Der Winter des Lebens ist in der Ukraine hart und unerbittlich. Mehr als ein Viertel der Bevölkerung fristet ein
Dasein unterhalb der Armutsgrenze, besonders schlimm leiden Rentner. Nach lebenslanger Maloche wünschen sich viele nur eins: dass der Tod schnell kommt.
Oft fragt sich Ksenja Mardan, warum sie nicht einfach verrückt wird. Vielleicht wäre dann alles besser? Das Leben wäre dann nicht mehr so bedrückend wie ihr 13 Quadratmeter großes Zimmer, ihr Heim seit 28 Jahren. Wenn sie verrückt würde, dann müsste sie nicht mehr an ihr Elend denken. Jeden Tag geht sie auf dem alten Holzboden auf und ab. Zwei, drei Schritte in die eine Richtung, zwei drei Schritte in die andere. Dann setzt sie sich auf ihr durchgelegenes Bett. Aus dem alten Radio knarzt monoton ein Ansager, dann wieder Musik. Frau Mardan lauscht. Sie versucht, nicht nachzudenken. Am besten ist, sie blickt nach rechts, zum Fenster mit den Blumentöpfen davor. Dort scheint hell die Wintersonne durch staubiges Glas. Nach links will sie nicht sehen. "Es ist kein schöner Anblick", sagt die alte Frau. Da steht der Ofen hinter dem Vorhang, ein Stuhl, ein paar Pfannen und Blechtassen, zwei Plastikeimer.Das ist alles, was die 78-Jährige ihr Eigen nennen kann. Sie hat nicht einmal ein richtiges Regal, um alles einzuräumen.

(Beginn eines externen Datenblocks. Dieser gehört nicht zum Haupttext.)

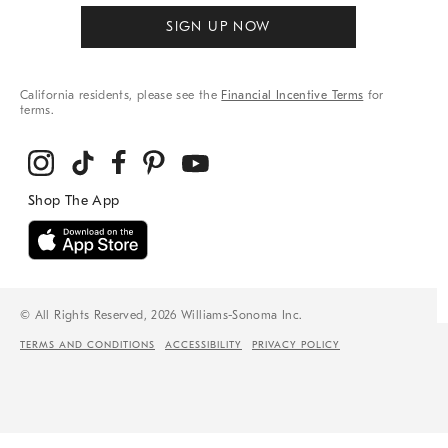
SIGN UP NOW
California residents, please see the
Financial Incentive Terms
for
terms.
© All Rights Reserved, 2026 Williams-Sonoma Inc.
TERMS AND CONDITIONS
ACCESSIBILITY
PRIVACY POLICY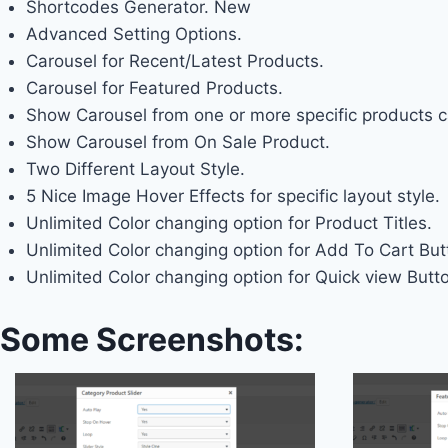
Shortcodes Generator.
New
Advanced Setting Options.
Carousel for Recent/Latest Products.
Carousel for Featured Products.
Show Carousel from one or more specific products c
Show Carousel from On Sale Product.
Two Different Layout Style.
5 Nice Image Hover Effects for specific layout style.
Unlimited Color changing option for Product Titles.
Unlimited Color changing option for Add To Cart But
Unlimited Color changing option for Quick view Butt
Some Screenshots: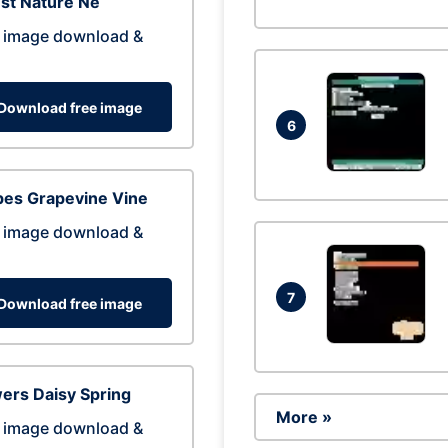
st Nature Ne
 image download &
Download free image
6
pes Grapevine Vine
 image download &
7
Download free image
ers Daisy Spring
More »
 image download &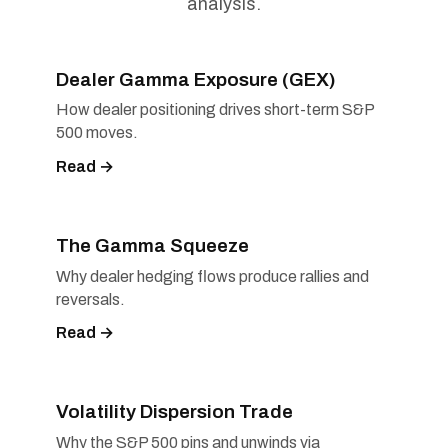
analysis.
Dealer Gamma Exposure (GEX)
How dealer positioning drives short-term S&P
500 moves.
Read →
The Gamma Squeeze
Why dealer hedging flows produce rallies and
reversals.
Read →
Volatility Dispersion Trade
Why the S&P 500 pins and unwinds via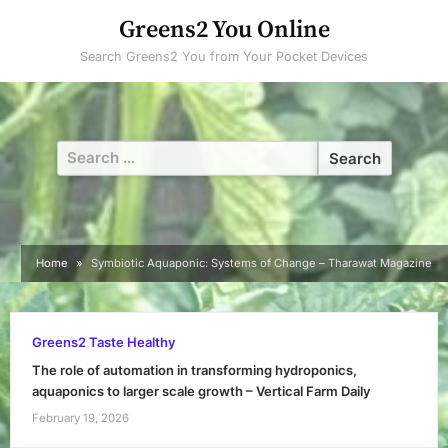
Skip
Greens2 You Online
to
Search Greens2 You from Your Pocket Devices
content
Search
for:
Home
Symbiotic Aquaponic: Systems of Change – Tharawat Magazine
Greens2 Taste Healthy
The role of automation in transforming hydroponics,
aquaponics to larger scale growth – Vertical Farm Daily
February 19, 2026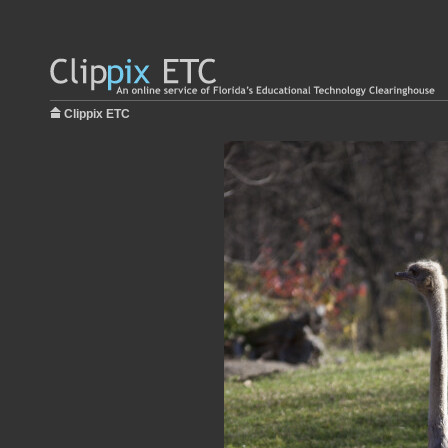
Clippix ETC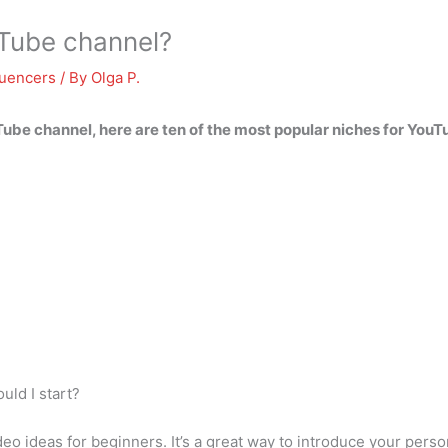
uTube channel?
luencers
/ By
Olga P.
uTube channel, here are ten of the most popular niches for You
uld I start?
 ideas for beginners. It’s a great way to introduce your persona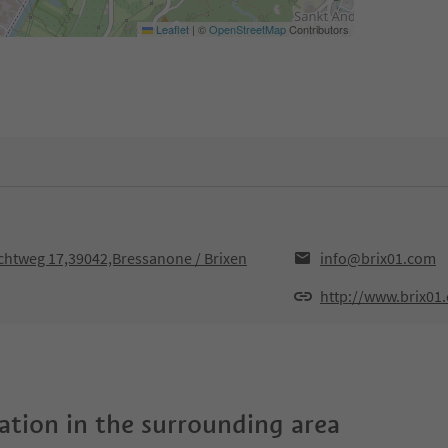
Leaflet
|
©
OpenStreetMap
Contributors
uchtweg 17,39042,Bressanone / Brixen
info@brix01.com
http://www.brix01
tion in the surrounding area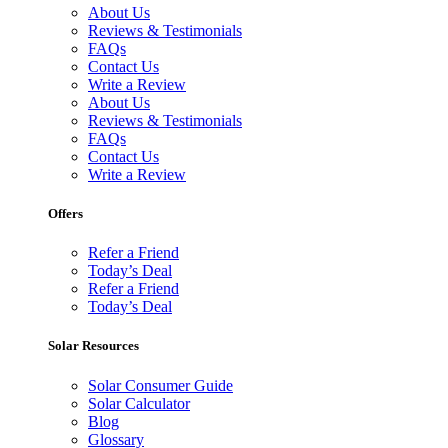
About Us
Reviews & Testimonials
FAQs
Contact Us
Write a Review
About Us
Reviews & Testimonials
FAQs
Contact Us
Write a Review
Offers
Refer a Friend
Today’s Deal
Refer a Friend
Today’s Deal
Solar Resources
Solar Consumer Guide
Solar Calculator
Blog
Glossary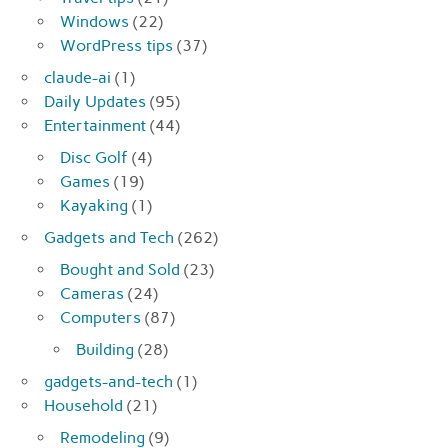
Windows
(22)
WordPress tips
(37)
claude-ai
(1)
Daily Updates
(95)
Entertainment
(44)
Disc Golf
(4)
Games
(19)
Kayaking
(1)
Gadgets and Tech
(262)
Bought and Sold
(23)
Cameras
(24)
Computers
(87)
Building
(28)
gadgets-and-tech
(1)
Household
(21)
Remodeling
(9)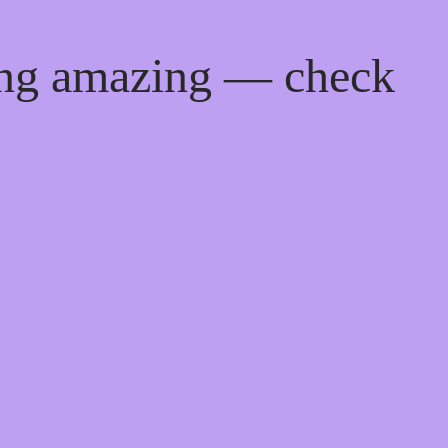
ing amazing — check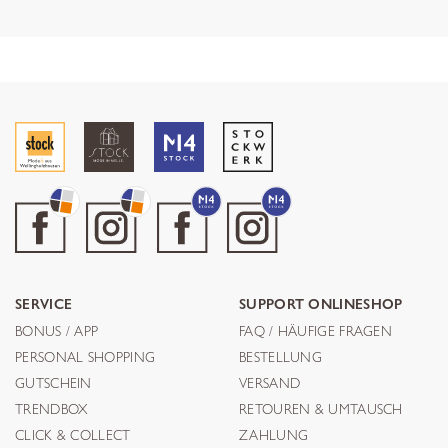
SERVICE
SUPPORT ONLINESHOP
BONUS / APP
FAQ / HÄUFIGE FRAGEN
PERSONAL SHOPPING
BESTELLUNG
GUTSCHEIN
VERSAND
TRENDBOX
RETOUREN & UMTAUSCH
CLICK & COLLECT
ZAHLUNG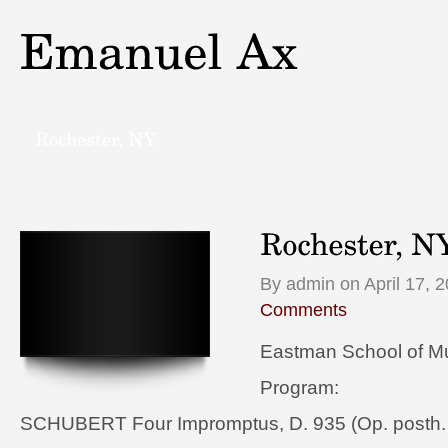
By admin on April 17, 
Comments
Eastman School of M
Program:
SCHUBERT Four Impromptus, D. 935 (Op. posth.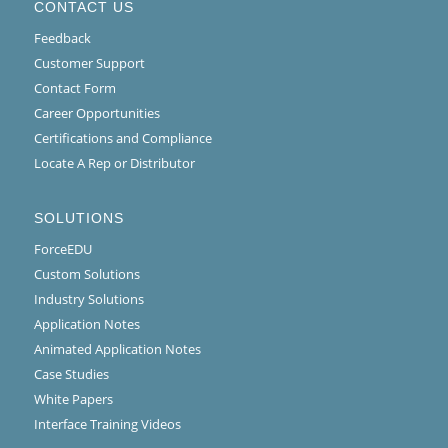
CONTACT US
Feedback
Customer Support
Contact Form
Career Opportunities
Certifications and Compliance
Locate A Rep or Distributor
SOLUTIONS
ForceEDU
Custom Solutions
Industry Solutions
Application Notes
Animated Application Notes
Case Studies
White Papers
Interface Training Videos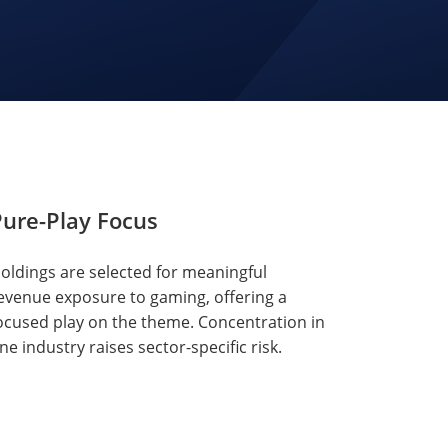
ure-Play Focus
oldings are selected for meaningful
evenue exposure to gaming, offering a
ocused play on the theme. Concentration in
ne industry raises sector-specific risk.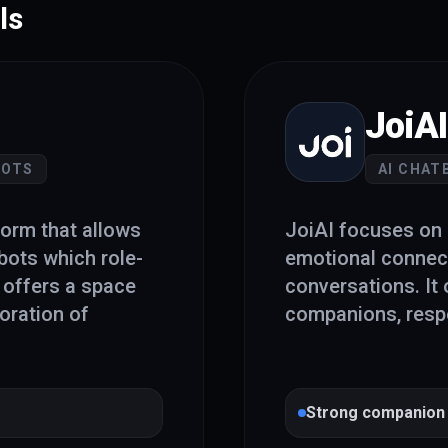
ls
JoiAI
BOTS
AI CHAT
form that allows
JoiAI focuses on 
bots which role-
emotional connec
t offers a space
conversations. It 
oration of
companions, respe
Strong companion 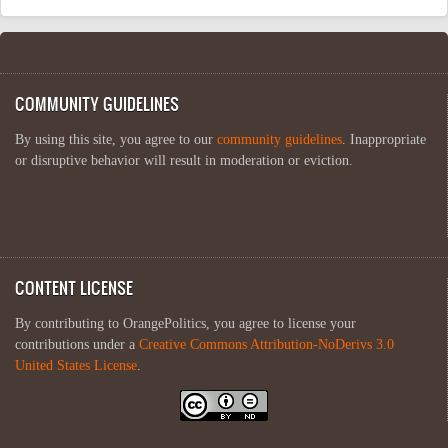
COMMUNITY GUIDELINES
By using this site, you agree to our
community guidelines
. Inappropriate
or disruptive behavior will result in moderation or eviction.
CONTENT LICENSE
By contributing to OrangePolitics, you agree to license your
contributions under a
Creative Commons Attribution-NoDerivs 3.0
United States License
.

"Wenn ich nur eine eigene Küche hätte, dann würde das hier schon anders aussehen", meint die alte Frau. Und eine Toilette. Die ist unten im Keller. Dort ist es kalt - so kalt wie das Wasser, das aus dem Hahn kommt. Mit ihrer Polyarthritis ist das Treppensteigen für Frau Mardan jedes Mal eine Tortur.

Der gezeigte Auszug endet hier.